O Brasil ficou na 33ª posição do ranking “Web Index Report”, que mede a forma como o país usa a web para promover o desenvolvimento local e os direitos humanos. O levantamento, divulgado na sexta-feira, foi elaborado pela Word Wide Web Foundation (WWWF), organização de Tim Berners-Lee, o criador da web.
O ranking é formado por quatro indicadores. O quesito “Acesso Universal” mede se o país investiu na ampliação da capacidade de infraestrutura de rede, assim como se mantém investimento na educação e nas habilidades dos cidadãos necessárias para usar a web.
O Brasil foi citado como um dos 13 países que elevaram significativamente a conectividade, em torno de 30%, nos últimos cinco anos, “mostrando o que é possível quando existe vontade política”.
De acordo com o estudo, um dos entraves para a universalização pode estar relacionada à educação. Indivíduos com diploma de graduação são mais conectados, segundo um estudo citado pela WWWF. O Brasil é um dos seis países em que a diferença entre os graduados que estão online e as pessoas que têm até o ensino médio completo e têm acesso à internet é maior do que 50 pontos percentuais.
O indicador “Liberdade e abertura” trata da extensão dos cidadãos que gozam dos direitos à informação, opinião, expressão, segurança e privacidade online no país. Segundo o relatório, esse status foi alcançado no Brasil graças à Lei de Acesso à Informação e à publicação dos gastos públicos, “provendo um exemplo de claro comprometimento do governo de abrir os dados de gastos do governo”.
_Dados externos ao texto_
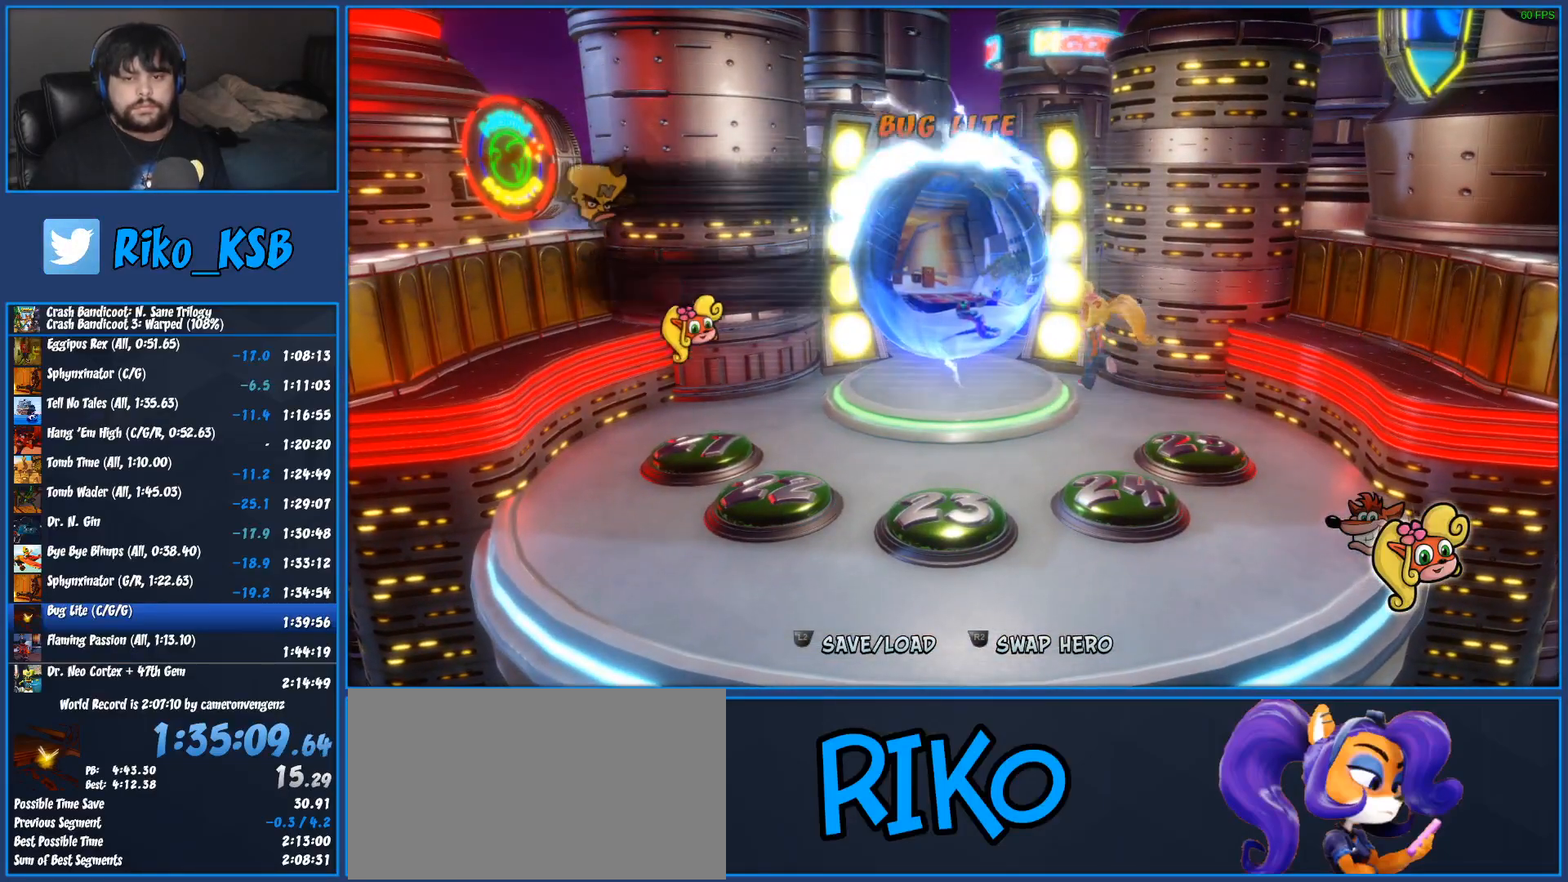
{"buttons": [], "left_stick": "up-left", "events": []}
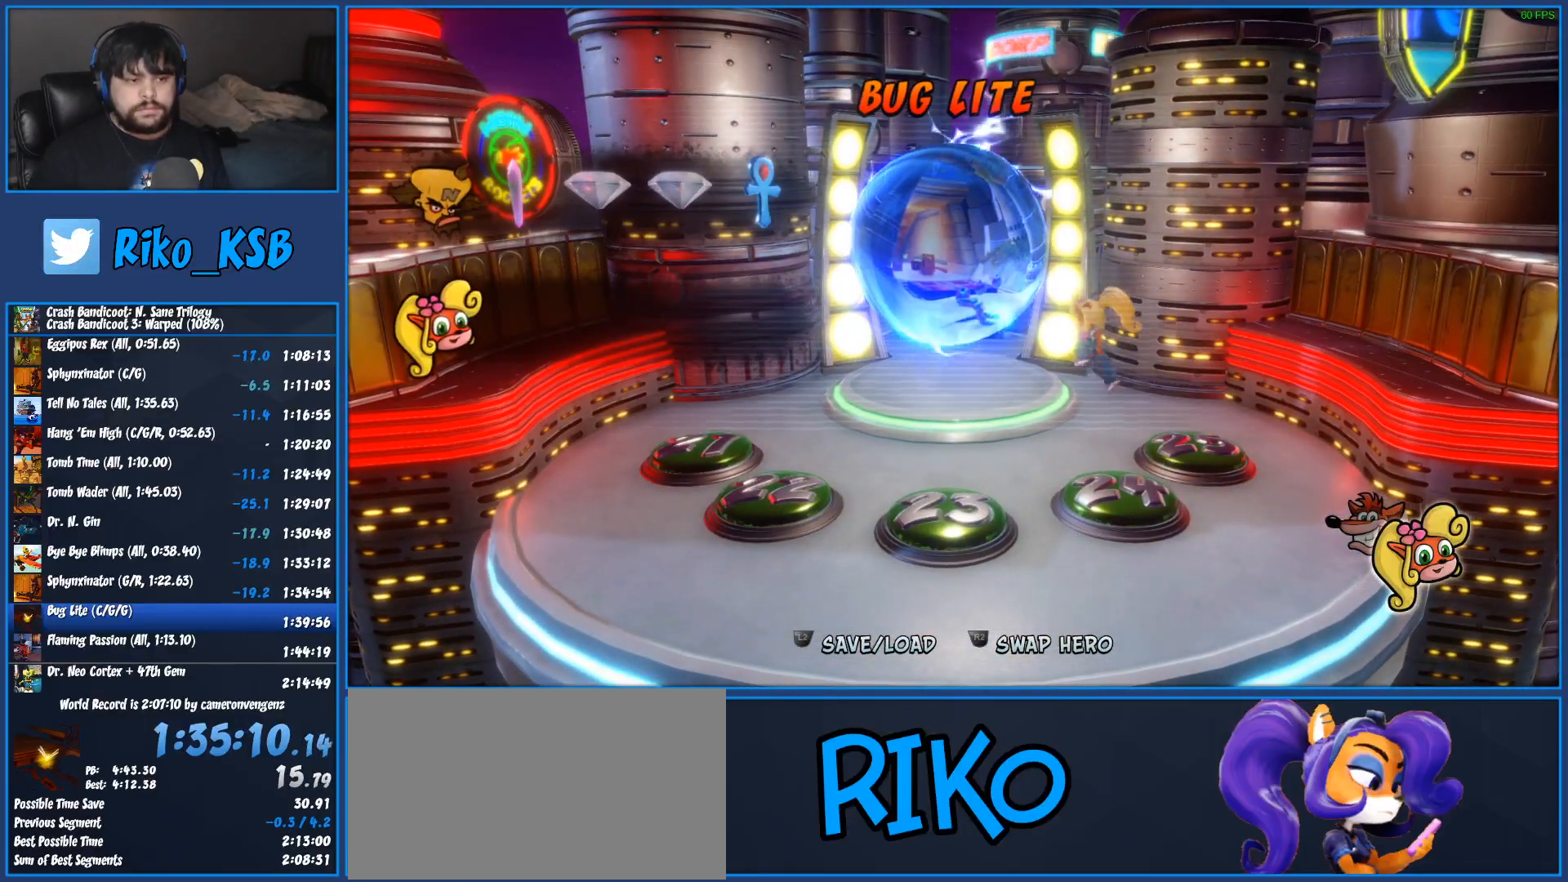
{"buttons": [], "left_stick": "up-left", "events": []}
O documento informou o projeto do Marco Civil também contribuiu. Apesar de ainda não ter virado lei, ele “é especialmente notável pela ambição de sua visão para ampliar os direitos dos usuários a uma web livre e aberta a uma rede neutra”. Tramitando em regime de urgência na Câmara dos Deputados, o Marco Civil ganhou esse status como resposta às denúncias da espionagem cibernética do governo dos Estados Unidos.
O conceito “Conteúdo Relevante” mapeia uso da web pelos cidadãos do país em comparação às ferramentas e serviços disponíveis na rede. O objetivo é avaliar se as funções mais usadas atendem os usuários em aspectos como a língua em que ficam mais confortáveis e as plataformas em que mais consomem conteúdo. No Brasil, o ponto de destaque é a atuação nas redes sociais, que foram usadas em junho serviu como ferramenta para organizar a série de protestos que tomaram as ruas do país.
Já o critério “Emponderamento” mede a diferença que a web faz na vida das pessoas e de que forma a utilização da Internet muda de forma positiva a sociedade, a economia, a política e o meio ambiente.
As dez primeiras posições do ranking ficaram com países desenvolvidos: Suécia, Noruega, Reino Unido, Estados Unidos, Nova Zelândia, Dinamarca, Finlândia, Islândia, França e Coreia do Sul. Entre os países emergentes, o Brasil ficou atrás de Colômbia, México e Malásia, nessa ordem.